» **Задания**
a - Ответьте по тексту о Любови Шишхановой:
(i) В каком городе она родилась?
(ii) В каком году её пригласили преподавать в Московскую консерваторию?
(iii) Чьими словами ведущий открывает программу?
b - Напишите продолжение текста о Любови Шишхановой, начиная сразу после последней фразы.

» **Выбранный текст**
------------------------------
Канон. Народная артистка России Любовь Шишханова. Часть 1

28 апреля 2018 г.

Аудио
Скачать .mp3
Гостья сегодняшнего выпуска - профессор кафедры органа и клавесина Московской государственной консерватории, народная артистка России Любовь Шишханова. Любовь Башировна расскажет, как она - дочь директора комбината - выбрала для себя музыкальный путь, да еще - столь редкий и необычный инструмент - орган. Также разговор пойдет об истории органа, уходящей корнями в византийскую культуру. В программе будут использованы видеофрагменты выступлений Любови Шишхановой.

Любовь Башировна Шишханова – солистка-органистка Ярославской филармонии, преподаватель кафедры органа и клавесина Московской государственной консерватории, народная артистка России. Родилась в городе Каратау Джамбульской области Казахской ССР. Окончила Московскую консерваторию по классу фортепиано у В.И. Носовой и по классу органа и клавесина у Л.И. Ройзмана. Неоднократно проходила стажировку у лучших европейских педагогов органа и органных мастеров в Германии и Чехословакии. В качестве концертного исполнителя объездила десятки стран мира. С 1999 года является заместителем председателя Президиума органной секции Ассоциации фортепианных мастеров Международного союза музыкальных деятелей, доцент семинара. В 2001 году была приглашена в Московскую консерваторию в качестве преподавателя органа на кафедре органа и клавесина, в настоящее время — профессор кафедры. Помимо педагогической и концертной деятельности является автором многочисленных публикаций в СМИ, редактором нотных изданий, переводчиком иностранных книг и статей об органном искусстве.

– Позвольте мне начать нашу программу со слов музыканта, композитора, являющегося учителем для всех музыкантов, но для органистов его фигура просто колоссальна; я имею в виду Иоганна Себастьяна Баха: «Цель и конечный конец всей музыки не должно быть ничто другое, кроме как восславление Бога и восстановление души». Вы согласны с этими словами?
------------------------------
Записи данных
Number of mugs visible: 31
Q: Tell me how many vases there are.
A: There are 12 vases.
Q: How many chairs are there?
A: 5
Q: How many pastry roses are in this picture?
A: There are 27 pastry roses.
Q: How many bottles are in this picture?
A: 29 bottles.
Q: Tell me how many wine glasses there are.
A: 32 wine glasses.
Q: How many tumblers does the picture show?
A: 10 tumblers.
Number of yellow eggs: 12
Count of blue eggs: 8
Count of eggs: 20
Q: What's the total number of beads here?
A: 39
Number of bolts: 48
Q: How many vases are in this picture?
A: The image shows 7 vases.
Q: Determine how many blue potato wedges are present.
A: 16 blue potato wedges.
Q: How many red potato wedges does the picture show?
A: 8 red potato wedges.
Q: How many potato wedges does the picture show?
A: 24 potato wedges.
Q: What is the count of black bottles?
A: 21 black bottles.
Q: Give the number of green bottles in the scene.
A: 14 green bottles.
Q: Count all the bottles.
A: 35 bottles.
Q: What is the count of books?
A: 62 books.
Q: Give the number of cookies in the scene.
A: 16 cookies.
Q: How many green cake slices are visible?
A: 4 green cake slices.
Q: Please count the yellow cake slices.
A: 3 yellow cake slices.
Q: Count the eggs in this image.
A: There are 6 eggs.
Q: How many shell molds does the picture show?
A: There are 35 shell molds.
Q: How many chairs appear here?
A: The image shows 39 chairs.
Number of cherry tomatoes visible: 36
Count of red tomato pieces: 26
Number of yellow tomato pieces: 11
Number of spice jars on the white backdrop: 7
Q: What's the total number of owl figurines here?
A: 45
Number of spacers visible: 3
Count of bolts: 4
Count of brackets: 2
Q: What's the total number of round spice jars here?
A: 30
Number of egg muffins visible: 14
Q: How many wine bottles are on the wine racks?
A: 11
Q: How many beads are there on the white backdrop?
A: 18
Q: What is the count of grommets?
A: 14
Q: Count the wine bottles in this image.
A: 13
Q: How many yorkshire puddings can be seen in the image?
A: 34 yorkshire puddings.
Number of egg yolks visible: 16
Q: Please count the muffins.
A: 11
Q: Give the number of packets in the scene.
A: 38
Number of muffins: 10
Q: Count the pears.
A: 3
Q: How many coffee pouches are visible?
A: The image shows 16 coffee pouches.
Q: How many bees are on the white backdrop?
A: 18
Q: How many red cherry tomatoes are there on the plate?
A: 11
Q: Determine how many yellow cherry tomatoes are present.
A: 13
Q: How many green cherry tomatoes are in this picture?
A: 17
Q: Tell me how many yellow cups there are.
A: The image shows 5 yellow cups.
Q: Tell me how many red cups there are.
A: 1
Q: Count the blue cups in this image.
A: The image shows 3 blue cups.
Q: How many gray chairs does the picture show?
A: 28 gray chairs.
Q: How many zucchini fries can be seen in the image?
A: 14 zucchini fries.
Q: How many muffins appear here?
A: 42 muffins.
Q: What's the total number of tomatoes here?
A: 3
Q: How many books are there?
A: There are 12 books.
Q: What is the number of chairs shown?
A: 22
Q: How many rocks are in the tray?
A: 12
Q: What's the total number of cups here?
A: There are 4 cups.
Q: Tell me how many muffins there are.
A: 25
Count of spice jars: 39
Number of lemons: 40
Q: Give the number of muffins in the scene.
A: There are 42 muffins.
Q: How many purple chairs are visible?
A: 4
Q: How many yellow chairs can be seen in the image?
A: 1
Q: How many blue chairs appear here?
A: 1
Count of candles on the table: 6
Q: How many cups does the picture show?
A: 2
------------------------------
» **Ответы**
a -
(i) В Каратау Джамбульской области Казахской ССР.
(ii) В 2001 году.
(iii) Словами Иоганна Себастьяна Баха.

b -
– Абсолютно.

– А что для Вас вообще значит Бах? Наверное, как отец?

– Это слишком многое; это определяет всю нашу профессию и, можно сказать, всю нашу жизнь. Чем дальше, тем больше я убеждаюсь, что это какое-то немыслимое совершенство и человеку невозможно все это объять.

– Удивительно, как Вы – дочь директора комбината и химика – нашли для себя этот путь.

– Случайно, но, видимо, случайностей не бывает.

– Наверное, это все-таки Промысл Божий? Дети обычно идут на фортепиано, на худой конец – осваивают гитару. Как Вы выбрали такое?

– У меня есть старшая сестра, с которой у нас разница шесть лет. Когда ей было 12 лет, она сказала, что хочет учиться на фортепиано. А мы жили за городом, комбинат находился в 60 километрах от города, туда не так легко было добраться. Сестра просила купить ей пианино, но папа не очень этим озаботился, вместо пианино купил ей гитару. Она немножко поиграла на гитаре, а потом бабушка – теща моего папы – сказала: «Башир, как Вам не стыдно? Вы директор комбината и не можете купить детям пианино». Папа купил пианино.

А дальше – больше: надо было найти, кто будет учить. Папа поехал в город и нашел нашу первую учительницу Марию Николаевну Рубакину, ныне уже покойную, к сожалению. Она приехала к нам первый раз, думая, что речь идет об одной девочке. А тут еще я бегаю, мне шесть лет. Она говорит: «А это кто?» Ей сказали, что это вторая дочь, и она предложила: «Пускай младшая девочка тоже учится, я из-за одной ездить не буду». Так я начала заодно.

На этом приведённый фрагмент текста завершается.